Mr. Razvi spent six weeks at the Marshfield Clinic to prepare for the stem-cell transplant. “People helped me care for my kids and I cared for him each day in the hospital.” his brother in Chicago was a match, so they moved there and stayed with their in-laws for the next five months, while Mr. Razvi received the transplant and recovered, a recovery that included 100 days of isolation.

When the family moved back Stevens Point to restart their lives, “He [Shabbar] was great. I was kind of a mess. . . Anytime he got sick, I freaked out.” And, she says, “Food just became really important to us. Shabbar had so much chemo and radiation to kill that cancer to prepare for the transplant, we just needed to ensure that everything he put in his body was clean.”

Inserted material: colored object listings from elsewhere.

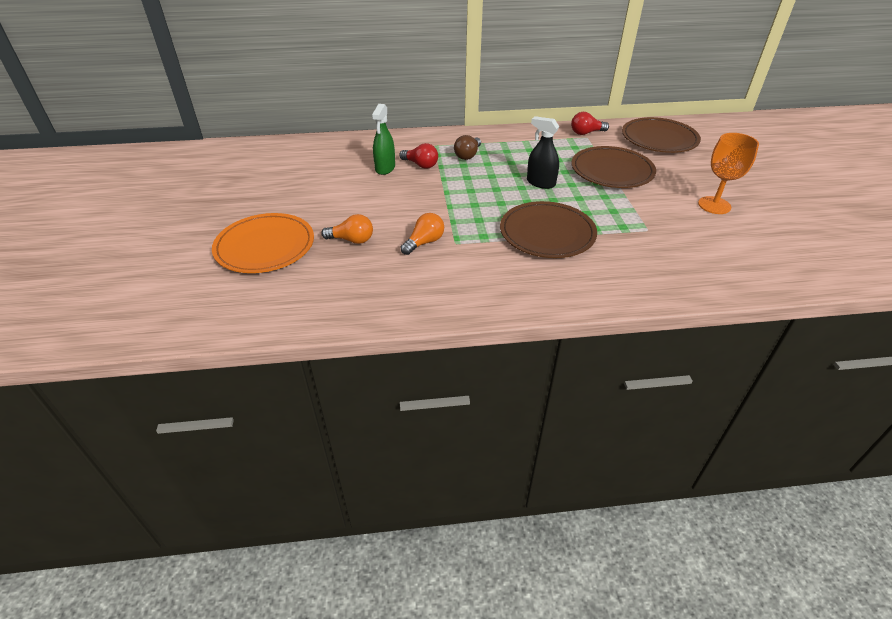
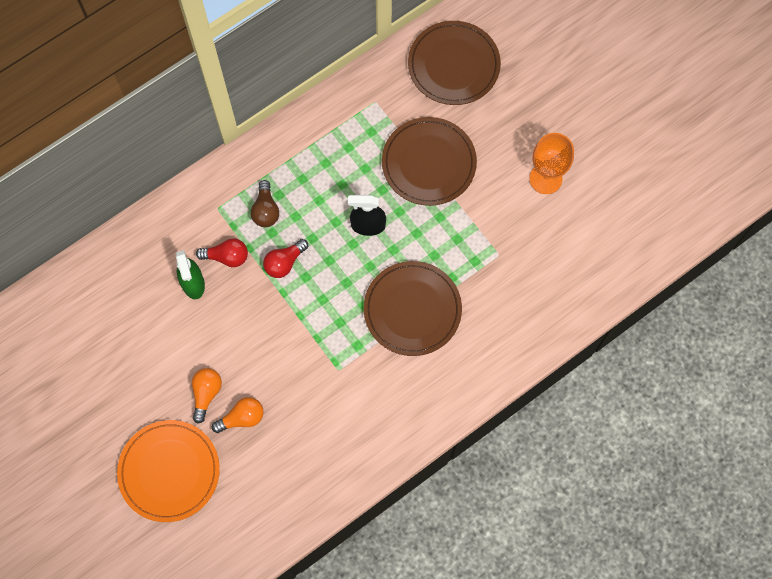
camera: 30 degrees left, 30 degrees up
(424, 242) = (310, 385): orange light bulb -> orange light bulb (206, 394)
(586, 133) = (370, 92): red light bulb -> red light bulb (284, 263)

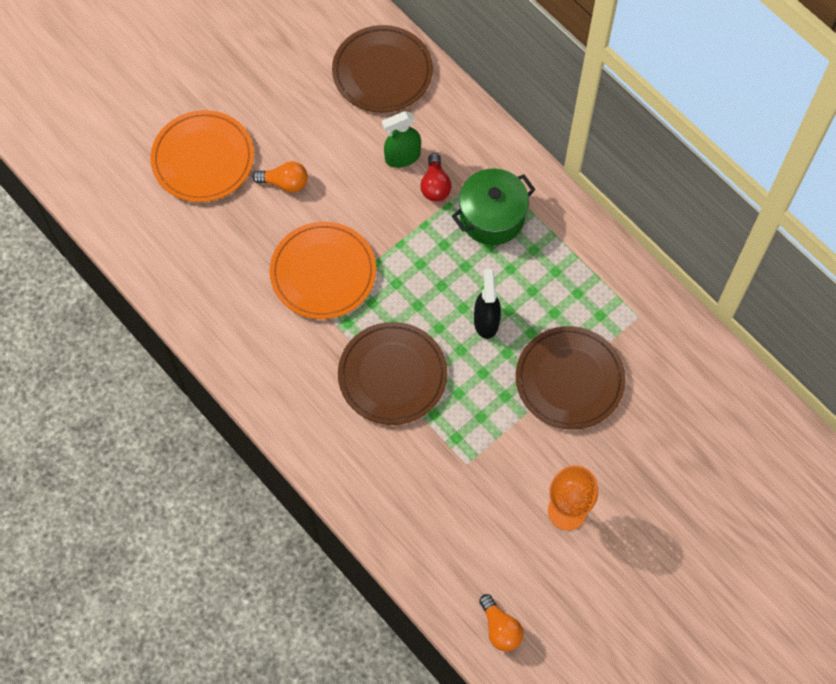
camera: 85 degrees right, 5 degrees down
(242, 418) = (261, 219): orange light bulb -> orange light bulb (500, 628)
(266, 210) = (492, 217): brown light bulb -> green pot
(284, 263) = (434, 241): red light bulb -> none
(305, 364) = (323, 272): none -> orange plate
(453, 65) = (698, 398): brown plate -> brown plate (382, 72)

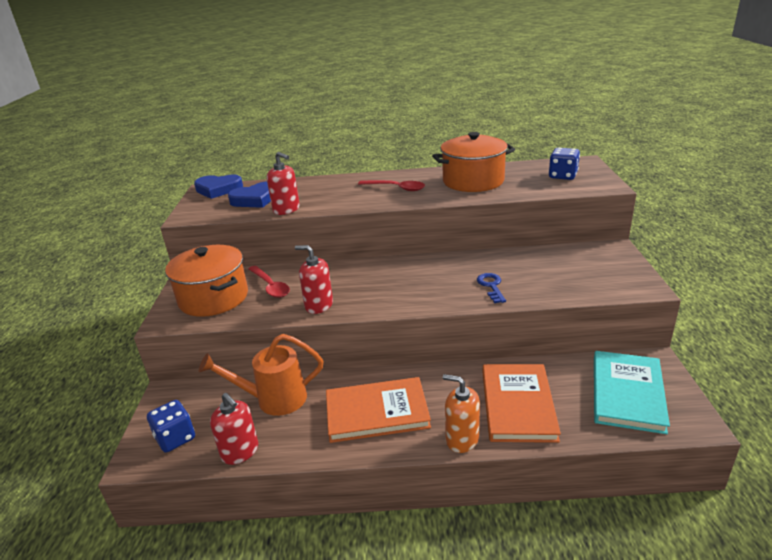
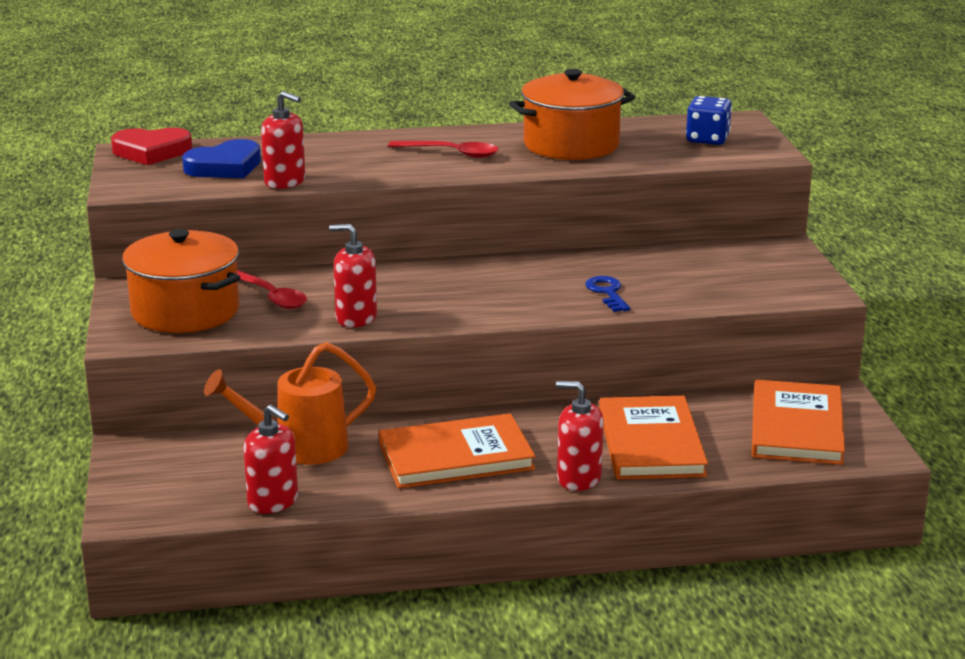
camera: 10 degrees left, 5 degrees down
(175, 438) = (170, 492): blue dice -> none
(218, 189) = (151, 152): blue heart -> red heart
(462, 439) = (578, 478): orange soap dispenser -> red soap dispenser
(627, 393) = (797, 427): turquoise book -> orange book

The couple bought a two-acre, agriculturally zoned lot on the outskirts of Stevens Point, and Alicia began homeschooling her children “so we could contain the germs” that her husband was exposed to. Alicia became a master gardener and joined the local chapter of the National Farmer’s Union. She currently serves as president of the Wood-Portage-Waupaca chapter, having been elected to three consecutive terms.

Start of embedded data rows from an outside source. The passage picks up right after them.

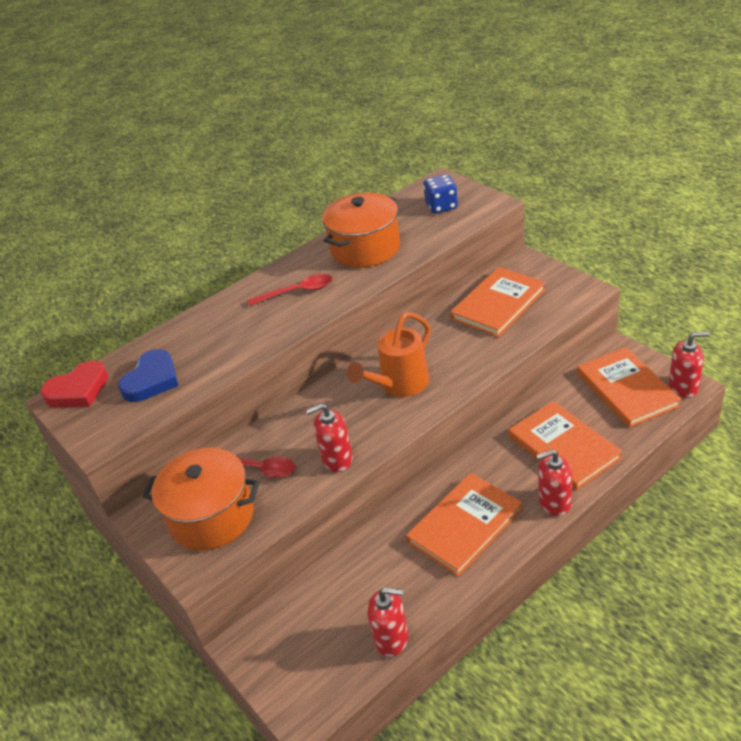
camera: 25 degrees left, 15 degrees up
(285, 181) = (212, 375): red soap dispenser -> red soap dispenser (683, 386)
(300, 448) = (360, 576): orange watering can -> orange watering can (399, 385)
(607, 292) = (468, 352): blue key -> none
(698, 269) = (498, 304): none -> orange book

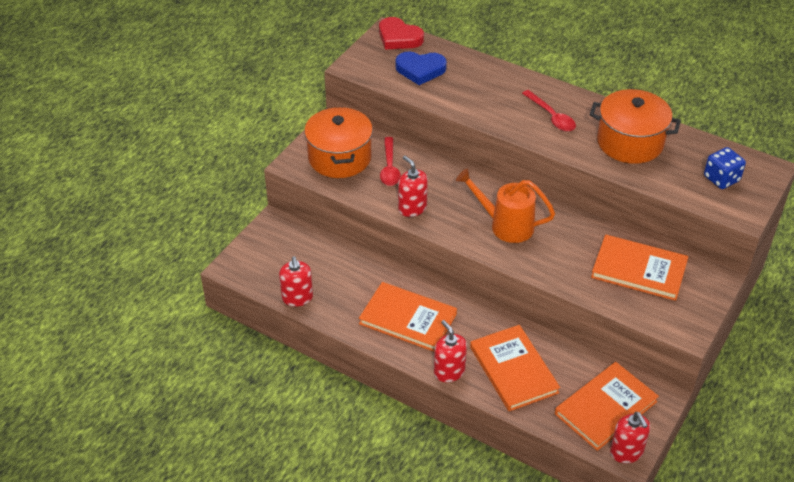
camera: 65 degrees right, 5 degrees up
(563, 447) = (513, 370): orange book -> orange book turned 60 degrees counterclockwise

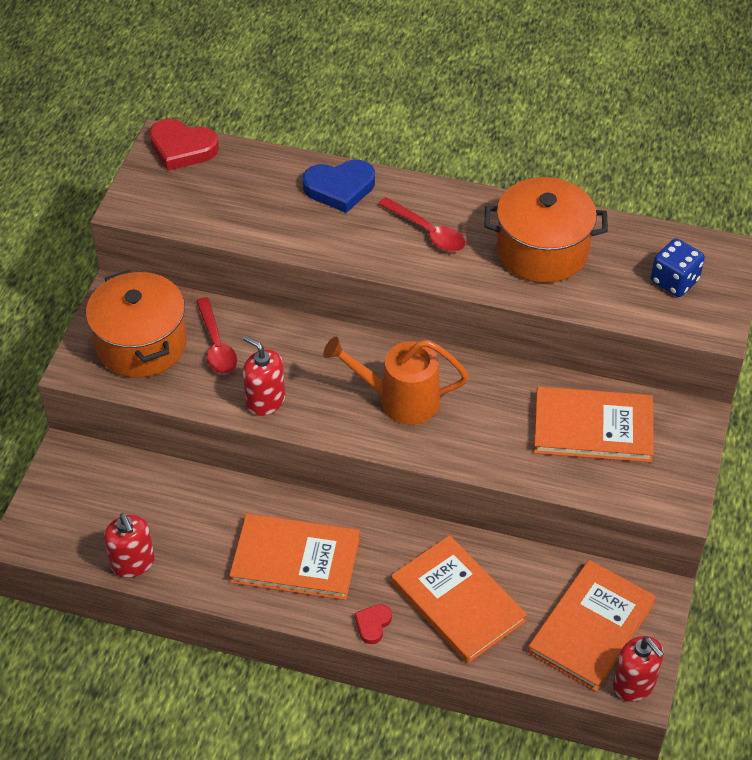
camera: 15 degrees left, 5 degrees up
(420, 70) = (227, 194): blue heart -> blue heart (340, 188)
(449, 371) = (373, 624): red soap dispenser -> red heart

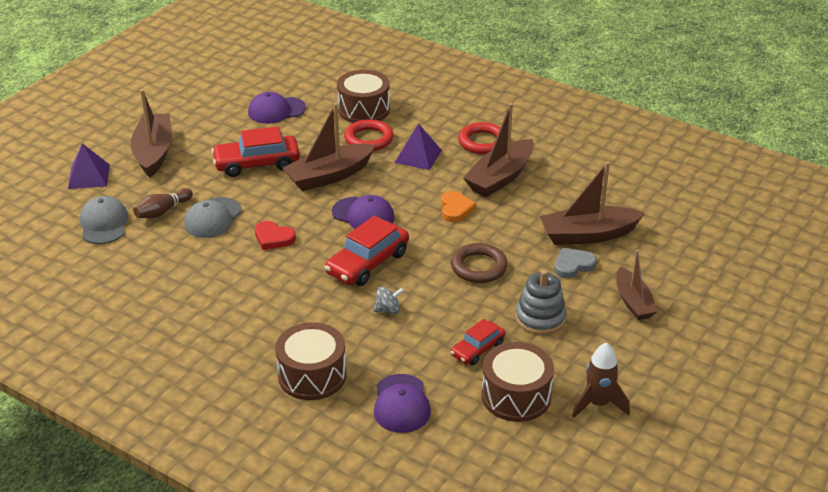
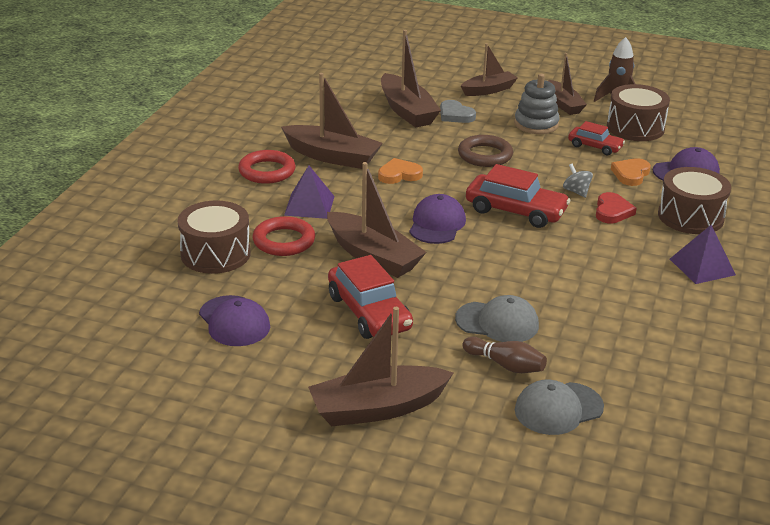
camera: 105 degrees left, 5 degrees down
(89, 176) = (463, 457): purple pyramid -> purple pyramid (702, 266)
(273, 238) = (509, 273): red heart -> red heart (612, 211)
(410, 358) = (631, 174): none -> orange heart
(587, 353) = (563, 104): none -> brown boat

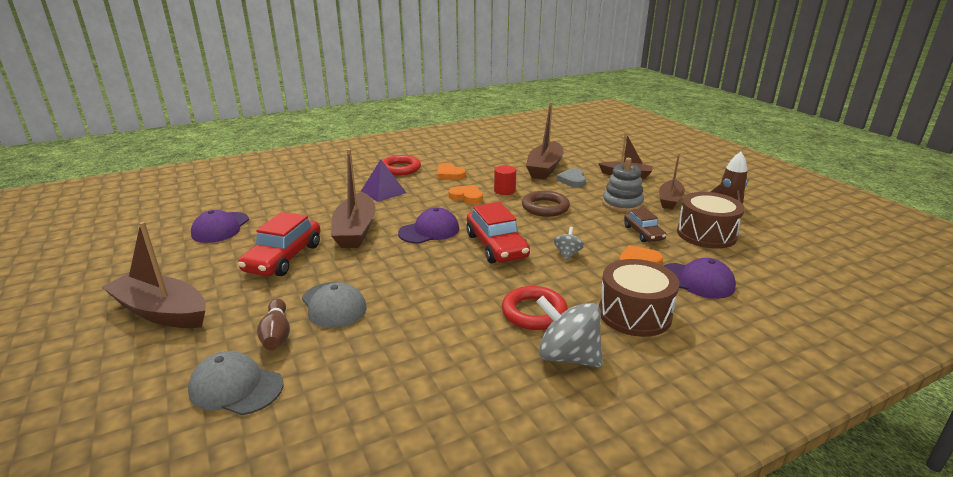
camera: 45 degrees right, 5 degrees down
(215, 254) = (289, 194): brown drum -> none
(284, 241) = (331, 202): red ring -> red ring (534, 312)
(332, 156) = (449, 174): brown boat -> orange heart
(419, 153) = (504, 191): none -> red cylinder
(595, 147) = (643, 233): red car -> brown car
(612, 211) = (570, 278): red heart -> none
(702, 266) = (567, 356): purple pyramid -> grey spinning top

Mrs. Razvi’s faith has sustained her through it all, particularly the words bismillah hir rahman nir Raheem. “In our family, we say this before we start the car in the morning,” she says. “We say this before we plant our seeds, before we do something that we’re a little worried about.” For her it means that, “the thing we are about to do is for God, that God is most beneficent.”

And the farm’s name? “When we moved to this property, deep in the adventure days of finding out the hidden treasures, wooly thyme was growing wild [here]. If you tread on [wooly thyme], it will grow back. I love the idea of resiliency, that if you are knocked down you bounce forward.”